Effect of a 12-wk Aerobic Exercise Program on Obesity Indices, Cardiopulmonary Fitness, and Metabolic Syndrome Markers Across the GNB3 C825T Gene Polymorphism in Mid-Life Korean Women

The C825T gene polymorphism, a substitution of cytosine (C) for thymine (T) at the nucleotide 825 of G-protein β3 subunit (GNB3) cDNA, activates a cryptic splice site that results in alternative splicing of exon 9, leading to deletion of 41 amino acids in the β3 subunit of GTP-binding proteins. In cross-sectional human studies, the 825T allele of the GNB3 polymorphism has been associated with hypertension and obesity in black Africans and Caucasians. PURPOSE: The purpose of the present study was to investigate whether the GNB3 genotypes modulated the effect of a 12-wk aerobic exercise program on obesity indices, cardiopulmonary fitness, and metabolic syndrome markers in mid-life Korean women. METHODS: A total of 51 abdominally obese women (waist circumference >80cm) aged 45–65 yrs were invited to participate in this study. Following an overnight fast, obesity indices (i.e., body mass index, percent body fat, waist circumference), cardiopulmonary fitness was determined during the treadmill exercise testing.
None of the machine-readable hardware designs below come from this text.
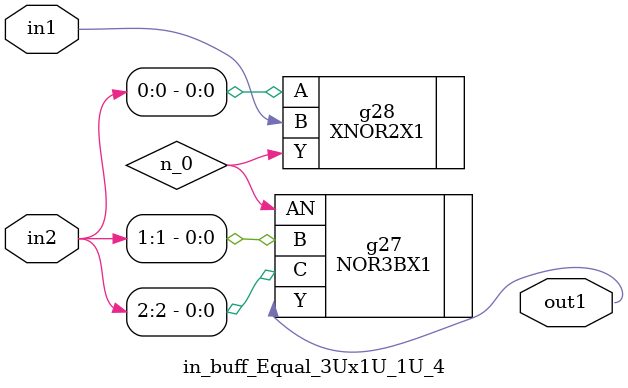
<source format=v>
`timescale 1ps / 1ps


module in_buff_Equal_3Ux1U_1U_4(in2, in1, out1);
  input [2:0] in2;
  input in1;
  output out1;
  wire [2:0] in2;
  wire in1;
  wire out1;
  wire n_0;
  NOR3BX1 g27(.AN (n_0), .B (in2[1]), .C (in2[2]), .Y (out1));
  XNOR2X1 g28(.A (in2[0]), .B (in1), .Y (n_0));
endmodule



</source>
Fasting glucose and lipoprotein-lipids (TC, HDLC, LDLC, TG), leptin, adiponectin were determined by using the commercial analysis kits. A 75 g of oral glucose tolerance test (OGTT) were peformed by using the standardized procedure. Then, all the subjects participated in a dance sports program for 12 weeks (2 hrs/day, 3 times/week). Following the dance sports program, the same measurements performed at the baseline were conducted. RESULTS: Two-way ANOVA analyses showed that the 12-wk aerobic exercise program resulted in significant improvements in all the measured variables (time effects only) except for SBP, DBP, and TC, while the degrees of the improvements were not dependent upon the GNB3 genotypes (no significant time by genotype interaction). However, both the CT heterozygotes and CC homozygotes tended to have greater reductions in area under curve during the OGTT than the TT homozygotes. Conclusions:The current findings suggest that the degree to which exercise training improves insulin sensitivity (i.e., improved glucose tolerance) may be partially modulated by the GNB3 genotype.
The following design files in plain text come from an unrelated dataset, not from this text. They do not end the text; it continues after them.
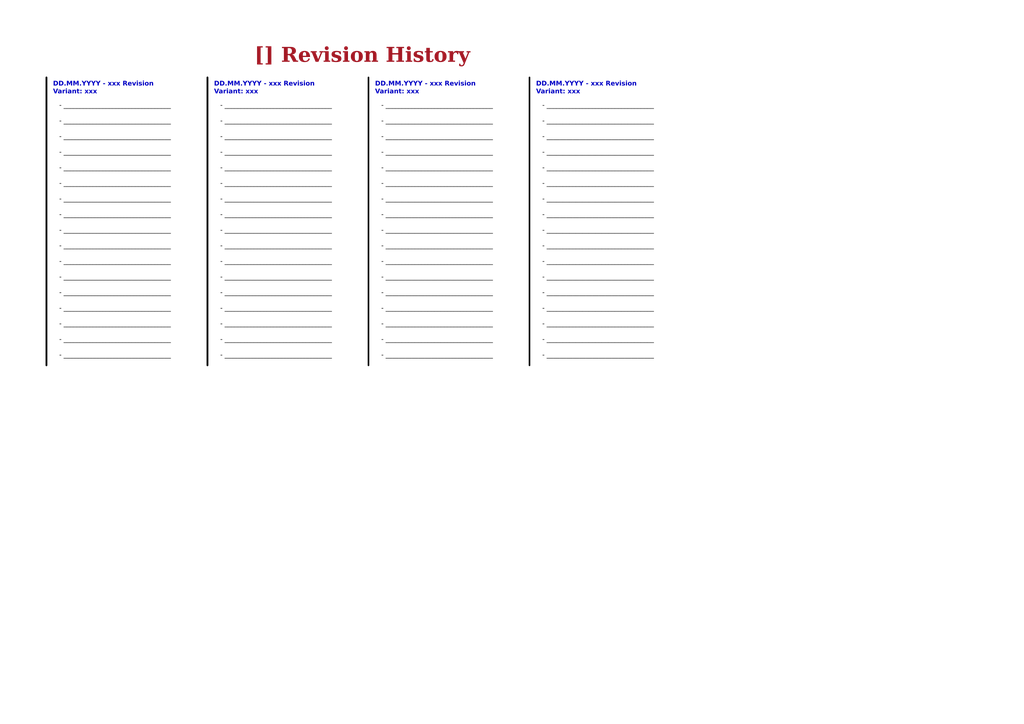
<source format=kicad_sch>
(kicad_sch
	(version 20250114)
	(generator "eeschema")
	(generator_version "9.0")
	(uuid "ea8c4f5e-7a49-4faf-a994-dbc85ed86b0a")
	(paper "A3")
	(title_block
		(title "Revision History")
		(date "Last Modified Date")
		(rev "${REVISION}")
		(company "${COMPANY}")
	)
	(lib_symbols)
	(text_box "- _________________________________\n\n- _________________________________\n\n- _________________________________\n\n- _________________________________\n\n- _________________________________\n\n- _________________________________\n\n- _________________________________\n\n- _________________________________\n\n- _________________________________\n\n- _________________________________\n\n- _________________________________\n\n- _________________________________\n\n- _________________________________\n\n- _________________________________\n\n- _________________________________\n\n- _________________________________\n\n- _________________________________"
		(exclude_from_sim no)
		(at 220.98 40.64 0)
		(size 58.42 115.57)
		(margins 1.4287 1.4287 1.4287 1.4287)
		(stroke
			(width -0.0001)
			(type default)
		)
		(fill
			(type none)
		)
		(effects
			(font
				(face "Arial")
				(size 1.905 1.905)
				(color 0 0 0 1)
			)
			(justify left top)
		)
		(uuid "0c062e2b-2be1-4307-b752-045c211787f4")
	)
	(text_box "DD.MM.YYYY - xxx Revision\nVariant: xxx"
		(exclude_from_sim no)
		(at 86.36 31.75 0)
		(size 57.15 7.62)
		(margins 1.4287 1.4287 1.4287 1.4287)
		(stroke
			(width -0.0001)
			(type default)
		)
		(fill
			(type none)
		)
		(effects
			(font
				(face "Arial")
				(size 1.905 1.905)
				(thickness 0.254)
				(bold yes)
			)
			(justify left top)
		)
		(uuid "14f2d7b6-dcd6-4c43-91a3-c7a76690654c")
	)
	(text_box "[${#}] ${TITLE}"
		(exclude_from_sim no)
		(at 80.01 16.51 0)
		(size 137.16 12.7)
		(margins 4.4999 4.4999 4.4999 4.4999)
		(stroke
			(width -0.0001)
			(type default)
		)
		(fill
			(type none)
		)
		(effects
			(font
				(face "Times New Roman")
				(size 6 6)
				(thickness 1.2)
				(bold yes)
				(color 162 22 34 1)
			)
		)
		(uuid "20a0a094-ac98-46df-bdac-21d5721f7697")
	)
	(text_box "DD.MM.YYYY - xxx Revision\nVariant: xxx"
		(exclude_from_sim no)
		(at 152.4 31.75 0)
		(size 57.15 7.62)
		(margins 1.4287 1.4287 1.4287 1.4287)
		(stroke
			(width -0.0001)
			(type default)
		)
		(fill
			(type none)
		)
		(effects
			(font
				(face "Arial")
				(size 1.905 1.905)
				(thickness 0.254)
				(bold yes)
			)
			(justify left top)
		)
		(uuid "61447e65-3862-4ca7-a61e-5d8506cb38bb")
	)
	(text_box "- _________________________________\n\n- _________________________________\n\n- _________________________________\n\n- _________________________________\n\n- _________________________________\n\n- _________________________________\n\n- _________________________________\n\n- _________________________________\n\n- _________________________________\n\n- _________________________________\n\n- _________________________________\n\n- _________________________________\n\n- _________________________________\n\n- _________________________________\n\n- _________________________________\n\n- _________________________________\n\n- _________________________________"
		(exclude_from_sim no)
		(at 22.86 40.64 0)
		(size 58.42 115.57)
		(margins 1.4287 1.4287 1.4287 1.4287)
		(stroke
			(width -0.0001)
			(type default)
		)
		(fill
			(type none)
		)
		(effects
			(font
				(face "Arial")
				(size 1.905 1.905)
				(color 0 0 0 1)
			)
			(justify left top)
		)
		(uuid "7cea8527-91c8-47c3-a860-064e128bcffe")
	)
	(text_box "- _________________________________\n\n- _________________________________\n\n- _________________________________\n\n- _________________________________\n\n- _________________________________\n\n- _________________________________\n\n- _________________________________\n\n- _________________________________\n\n- _________________________________\n\n- _________________________________\n\n- _________________________________\n\n- _________________________________\n\n- _________________________________\n\n- _________________________________\n\n- _________________________________\n\n- _________________________________\n\n- _________________________________"
		(exclude_from_sim no)
		(at 154.94 40.64 0)
		(size 58.42 115.57)
		(margins 1.4287 1.4287 1.4287 1.4287)
		(stroke
			(width -0.0001)
			(type default)
		)
		(fill
			(type none)
		)
		(effects
			(font
				(face "Arial")
				(size 1.905 1.905)
				(color 0 0 0 1)
			)
			(justify left top)
		)
		(uuid "8ad0acb7-8a2e-40a2-87c7-888a93359ccd")
	)
	(text_box "DD.MM.YYYY - xxx Revision\nVariant: xxx"
		(exclude_from_sim no)
		(at 20.32 31.75 0)
		(size 57.15 7.62)
		(margins 1.4287 1.4287 1.4287 1.4287)
		(stroke
			(width -0.0001)
			(type default)
		)
		(fill
			(type none)
		)
		(effects
			(font
				(face "Arial")
				(size 1.905 1.905)
				(thickness 0.254)
				(bold yes)
			)
			(justify left top)
		)
		(uuid "922c5813-4880-4ddf-ba01-939f72022a9d")
	)
	(text_box "- _________________________________\n\n- _________________________________\n\n- _________________________________\n\n- _________________________________\n\n- _________________________________\n\n- _________________________________\n\n- _________________________________\n\n- _________________________________\n\n- _________________________________\n\n- _________________________________\n\n- _________________________________\n\n- _________________________________\n\n- _________________________________\n\n- _________________________________\n\n- _________________________________\n\n- _________________________________\n\n- _________________________________"
		(exclude_from_sim no)
		(at 88.9 40.64 0)
		(size 58.42 115.57)
		(margins 1.4287 1.4287 1.4287 1.4287)
		(stroke
			(width -0.0001)
			(type default)
		)
		(fill
			(type none)
		)
		(effects
			(font
				(face "Arial")
				(size 1.905 1.905)
				(color 0 0 0 1)
			)
			(justify left top)
		)
		(uuid "cd63b456-8f62-4290-9191-6ad427c40f65")
	)
	(text_box "DD.MM.YYYY - xxx Revision\nVariant: xxx"
		(exclude_from_sim no)
		(at 218.44 31.75 0)
		(size 57.15 7.62)
		(margins 1.4287 1.4287 1.4287 1.4287)
		(stroke
			(width -0.0001)
			(type default)
		)
		(fill
			(type none)
		)
		(effects
			(font
				(face "Arial")
				(size 1.905 1.905)
				(thickness 0.254)
				(bold yes)
			)
			(justify left top)
		)
		(uuid "f47af890-f55a-44bf-b54f-b7df3adde008")
	)
	(polyline
		(pts
			(xy 19.05 31.75) (xy 19.05 149.86)
		)
		(stroke
			(width 0.635)
			(type default)
			(color 0 0 0 1)
		)
		(uuid "4849fe72-6429-4f5b-a9e6-56656658a37b")
	)
	(polyline
		(pts
			(xy 85.09 31.75) (xy 85.09 149.86)
		)
		(stroke
			(width 0.635)
			(type default)
			(color 0 0 0 1)
		)
		(uuid "5f29c90a-4bd5-401c-a0f6-a99df09914f4")
	)
	(polyline
		(pts
			(xy 85.09 31.75) (xy 85.09 149.86)
		)
		(stroke
			(width 0.635)
			(type default)
			(color 0 0 0 1)
		)
		(uuid "74018a10-ab58-4dc2-b4e6-376117e1ffc0")
	)
	(polyline
		(pts
			(xy 151.13 31.75) (xy 151.13 149.86)
		)
		(stroke
			(width 0.635)
			(type default)
			(color 0 0 0 1)
		)
		(uuid "a6b610d4-f09b-4d6e-ac67-0bb3d0e09fbe")
	)
	(polyline
		(pts
			(xy 19.05 31.75) (xy 19.05 149.86)
		)
		(stroke
			(width 0.635)
			(type default)
			(color 0 0 0 1)
		)
		(uuid "b271ef24-6836-4d14-b8f8-8568bc734aca")
	)
	(polyline
		(pts
			(xy 217.17 31.75) (xy 217.17 149.86)
		)
		(stroke
			(width 0.635)
			(type default)
			(color 0 0 0 1)
		)
		(uuid "fe21cbb6-f53c-41a1-bc1c-520e82f71f78")
	)
)

</source>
Association between the GNB3 Polymorphism and Blood Pressure in Young Korean Men

The purpose of the current study was to investigate the associations between the GNB3 C825T polymorphism, body fatness and fitness, and blood pressure in a sample of young Korean men. A total of 282 apparently healthy Korean men (nonobese N = 152, obese N = 130) aged 19-33 yr participated in the study. Body fatness and blood pressure were measured by using standardized protocols. The GNB3 C825T was genotyped by using polymerase chain reaction with restriction fragment length polymorphism. Univariate analyses of variance and Bonferroni post hoc tests showed that in the obese group only, TT homozygotes had a lower VO2max (P = 0.015 and 0.043, respectively) but higher resting systolic (P = 0.025 and < 0.001, respectively) and mean arterial blood pressures (P = 0.049 and 0.002, respectively) than CC homozygotes or CT heterozygotes. We further investigated possible interactions between group and genotype and found a significant interaction in SBP only (P = 0.037) between the group and genotype, even when controlling for age, BMI, and VO2max as potential confounding factors. Stepwise regression analyses showed that body mass index and GNB3 genotype were two independent predictors for the variations in systolic blood pressure and heart rate up to by 14.3 and 14.5%, respectively. In addition, waist-to-hip ratio explained an individual variation in mean arterial pressure (MAP) up to by 11.2%. The current findings of the study suggest that increased body fatness along with low cardiorespiratory fitness may magnify the genetic susceptibility of the GNB3 825T allele to elevated blood pressure in this study population.